▶ _Brief_
Only the lines from the first line of the material below to the line containing "effektiven Eingabeaufforderungen", inclusive, should be copied, each exactly as written.

(Excerpted data begins)

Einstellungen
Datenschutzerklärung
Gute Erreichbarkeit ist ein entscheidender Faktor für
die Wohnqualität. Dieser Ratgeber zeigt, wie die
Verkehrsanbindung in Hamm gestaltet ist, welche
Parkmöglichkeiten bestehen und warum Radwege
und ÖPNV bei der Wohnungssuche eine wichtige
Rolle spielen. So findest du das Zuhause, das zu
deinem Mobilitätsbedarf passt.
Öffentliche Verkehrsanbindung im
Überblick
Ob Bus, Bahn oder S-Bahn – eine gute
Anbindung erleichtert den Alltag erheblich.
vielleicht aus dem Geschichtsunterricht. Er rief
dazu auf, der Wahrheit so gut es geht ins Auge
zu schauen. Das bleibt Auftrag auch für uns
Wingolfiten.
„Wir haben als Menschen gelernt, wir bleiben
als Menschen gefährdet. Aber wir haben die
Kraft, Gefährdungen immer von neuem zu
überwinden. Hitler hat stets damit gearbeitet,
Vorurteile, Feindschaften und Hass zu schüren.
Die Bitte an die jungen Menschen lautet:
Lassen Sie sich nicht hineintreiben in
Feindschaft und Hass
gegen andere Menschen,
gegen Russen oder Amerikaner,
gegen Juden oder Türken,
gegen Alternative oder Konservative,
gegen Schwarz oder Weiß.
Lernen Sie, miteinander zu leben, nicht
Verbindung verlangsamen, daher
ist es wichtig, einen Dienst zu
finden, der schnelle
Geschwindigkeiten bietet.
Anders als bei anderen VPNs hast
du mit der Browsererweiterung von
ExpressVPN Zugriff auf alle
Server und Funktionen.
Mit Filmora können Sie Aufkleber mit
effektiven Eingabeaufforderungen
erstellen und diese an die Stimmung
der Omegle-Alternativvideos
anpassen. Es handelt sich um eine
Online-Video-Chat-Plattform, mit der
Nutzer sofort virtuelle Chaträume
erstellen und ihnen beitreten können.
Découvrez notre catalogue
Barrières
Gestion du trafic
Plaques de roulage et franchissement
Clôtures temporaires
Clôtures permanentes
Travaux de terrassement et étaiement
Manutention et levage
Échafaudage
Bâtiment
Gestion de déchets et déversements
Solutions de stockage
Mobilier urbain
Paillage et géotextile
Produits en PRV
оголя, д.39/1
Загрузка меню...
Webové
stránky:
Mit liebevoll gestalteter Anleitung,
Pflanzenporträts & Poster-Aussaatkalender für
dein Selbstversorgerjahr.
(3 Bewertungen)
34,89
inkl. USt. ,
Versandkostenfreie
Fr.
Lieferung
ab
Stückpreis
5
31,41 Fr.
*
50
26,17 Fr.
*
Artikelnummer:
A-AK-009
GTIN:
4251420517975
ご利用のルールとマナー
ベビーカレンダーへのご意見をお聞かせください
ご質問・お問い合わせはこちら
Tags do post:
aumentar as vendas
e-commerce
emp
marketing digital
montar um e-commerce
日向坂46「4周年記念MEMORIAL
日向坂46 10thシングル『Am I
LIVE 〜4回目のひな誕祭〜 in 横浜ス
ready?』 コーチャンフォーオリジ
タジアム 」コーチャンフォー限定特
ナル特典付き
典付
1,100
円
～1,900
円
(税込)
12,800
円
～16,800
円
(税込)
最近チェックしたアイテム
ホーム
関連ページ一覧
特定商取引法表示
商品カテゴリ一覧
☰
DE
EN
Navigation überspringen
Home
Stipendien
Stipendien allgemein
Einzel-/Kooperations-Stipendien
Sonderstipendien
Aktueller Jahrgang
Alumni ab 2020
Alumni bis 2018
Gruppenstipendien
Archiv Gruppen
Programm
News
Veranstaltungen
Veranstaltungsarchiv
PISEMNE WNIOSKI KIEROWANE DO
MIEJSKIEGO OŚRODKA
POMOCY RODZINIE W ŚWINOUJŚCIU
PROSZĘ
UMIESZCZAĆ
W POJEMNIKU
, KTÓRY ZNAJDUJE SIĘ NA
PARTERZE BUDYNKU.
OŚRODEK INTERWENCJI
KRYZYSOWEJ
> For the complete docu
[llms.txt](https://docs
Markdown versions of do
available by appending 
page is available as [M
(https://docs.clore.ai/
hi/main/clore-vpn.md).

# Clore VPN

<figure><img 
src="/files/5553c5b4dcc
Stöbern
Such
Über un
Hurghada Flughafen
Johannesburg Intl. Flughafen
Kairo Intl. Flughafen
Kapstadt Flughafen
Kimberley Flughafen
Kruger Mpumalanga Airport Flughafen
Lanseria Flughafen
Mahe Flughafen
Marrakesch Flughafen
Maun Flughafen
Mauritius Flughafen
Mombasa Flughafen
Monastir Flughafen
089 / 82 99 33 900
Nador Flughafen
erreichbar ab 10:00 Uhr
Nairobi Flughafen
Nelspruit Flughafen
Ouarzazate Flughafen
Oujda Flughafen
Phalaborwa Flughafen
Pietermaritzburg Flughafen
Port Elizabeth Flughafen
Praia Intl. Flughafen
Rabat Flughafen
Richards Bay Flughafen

(Excerpted data ends)

▶ _Reply_
Einstellungen
Datenschutzerklärung
Gute Erreichbarkeit ist ein entscheidender Faktor für
die Wohnqualität. Dieser Ratgeber zeigt, wie die
Verkehrsanbindung in Hamm gestaltet ist, welche
Parkmöglichkeiten bestehen und warum Radwege
und ÖPNV bei der Wohnungssuche eine wichtige
Rolle spielen. So findest du das Zuhause, das zu
deinem Mobilitätsbedarf passt.
Öffentliche Verkehrsanbindung im
Überblick
Ob Bus, Bahn oder S-Bahn – eine gute
Anbindung erleichtert den Alltag erheblich.
vielleicht aus dem Geschichtsunterricht. Er rief
dazu auf, der Wahrheit so gut es geht ins Auge
zu schauen. Das bleibt Auftrag auch für uns
Wingolfiten.
„Wir haben als Menschen gelernt, wir bleiben
als Menschen gefährdet. Aber wir haben die
Kraft, Gefährdungen immer von neuem zu
überwinden. Hitler hat stets damit gearbeitet,
Vorurteile, Feindschaften und Hass zu schüren.
Die Bitte an die jungen Menschen lautet:
Lassen Sie sich nicht hineintreiben in
Feindschaft und Hass
gegen andere Menschen,
gegen Russen oder Amerikaner,
gegen Juden oder Türken,
gegen Alternative oder Konservative,
gegen Schwarz oder Weiß.
Lernen Sie, miteinander zu leben, nicht
Verbindung verlangsamen, daher
ist es wichtig, einen Dienst zu
finden, der schnelle
Geschwindigkeiten bietet.
Anders als bei anderen VPNs hast
du mit der Browsererweiterung von
ExpressVPN Zugriff auf alle
Server und Funktionen.
Mit Filmora können Sie Aufkleber mit
effektiven Eingabeaufforderungen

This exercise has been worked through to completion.